▸ **Problem details**
Copy the lines from the one containing "uding through participation" to the one containing "the Special Link in an Approved Mobile", substituting "brand names" for "trademarks" and leaving everything else as it is.
(Beginning of Available data)
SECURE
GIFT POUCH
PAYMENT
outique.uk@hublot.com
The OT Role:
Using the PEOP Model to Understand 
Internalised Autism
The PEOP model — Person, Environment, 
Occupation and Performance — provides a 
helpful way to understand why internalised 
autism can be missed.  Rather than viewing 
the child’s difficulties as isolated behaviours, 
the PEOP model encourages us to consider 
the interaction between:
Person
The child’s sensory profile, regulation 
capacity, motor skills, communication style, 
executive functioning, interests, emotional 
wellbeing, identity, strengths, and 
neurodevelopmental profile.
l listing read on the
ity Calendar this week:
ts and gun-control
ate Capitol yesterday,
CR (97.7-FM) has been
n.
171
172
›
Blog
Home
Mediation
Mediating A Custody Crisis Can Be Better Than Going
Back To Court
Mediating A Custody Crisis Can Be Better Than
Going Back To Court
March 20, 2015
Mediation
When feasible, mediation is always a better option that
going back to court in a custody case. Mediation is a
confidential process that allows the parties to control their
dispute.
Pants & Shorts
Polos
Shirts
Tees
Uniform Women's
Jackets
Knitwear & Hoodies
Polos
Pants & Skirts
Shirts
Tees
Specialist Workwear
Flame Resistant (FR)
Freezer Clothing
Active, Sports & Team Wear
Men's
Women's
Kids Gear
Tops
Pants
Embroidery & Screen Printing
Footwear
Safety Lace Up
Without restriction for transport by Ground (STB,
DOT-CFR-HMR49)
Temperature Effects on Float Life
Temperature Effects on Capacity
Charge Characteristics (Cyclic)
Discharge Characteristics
(End of Available data)
(Beginning of Available data)
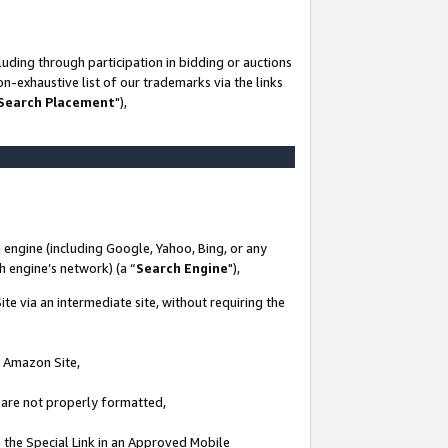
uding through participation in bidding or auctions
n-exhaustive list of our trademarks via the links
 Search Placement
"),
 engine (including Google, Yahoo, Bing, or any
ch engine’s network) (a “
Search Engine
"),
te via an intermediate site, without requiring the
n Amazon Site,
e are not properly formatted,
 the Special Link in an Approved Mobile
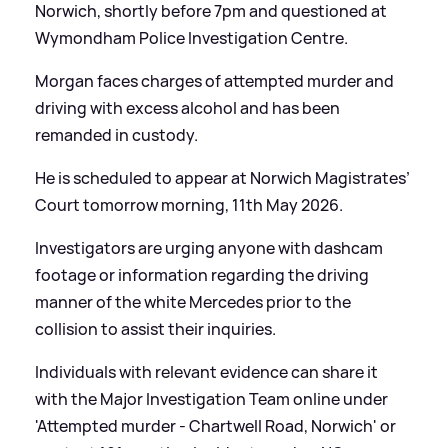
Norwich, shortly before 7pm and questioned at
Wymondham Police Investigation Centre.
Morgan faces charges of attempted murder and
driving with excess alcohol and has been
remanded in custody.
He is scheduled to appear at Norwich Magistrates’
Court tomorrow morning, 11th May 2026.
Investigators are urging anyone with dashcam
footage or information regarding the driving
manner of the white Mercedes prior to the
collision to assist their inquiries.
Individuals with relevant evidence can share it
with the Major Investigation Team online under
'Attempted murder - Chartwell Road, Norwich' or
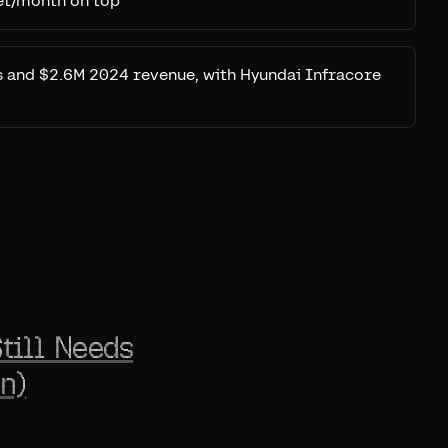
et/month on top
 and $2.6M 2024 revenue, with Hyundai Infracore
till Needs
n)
(End of Available data)
▸ **Written reply**
uding through participation in bidding or auctions
n-exhaustive list of our brand names via the links
 Search Placement
"),
 engine (including Google, Yahoo, Bing, or any
ch engine’s network) (a “
Search Engine
"),
te via an intermediate site, without requiring the
n Amazon Site,
e are not properly formatted,
 the Special Link in an Approved Mobile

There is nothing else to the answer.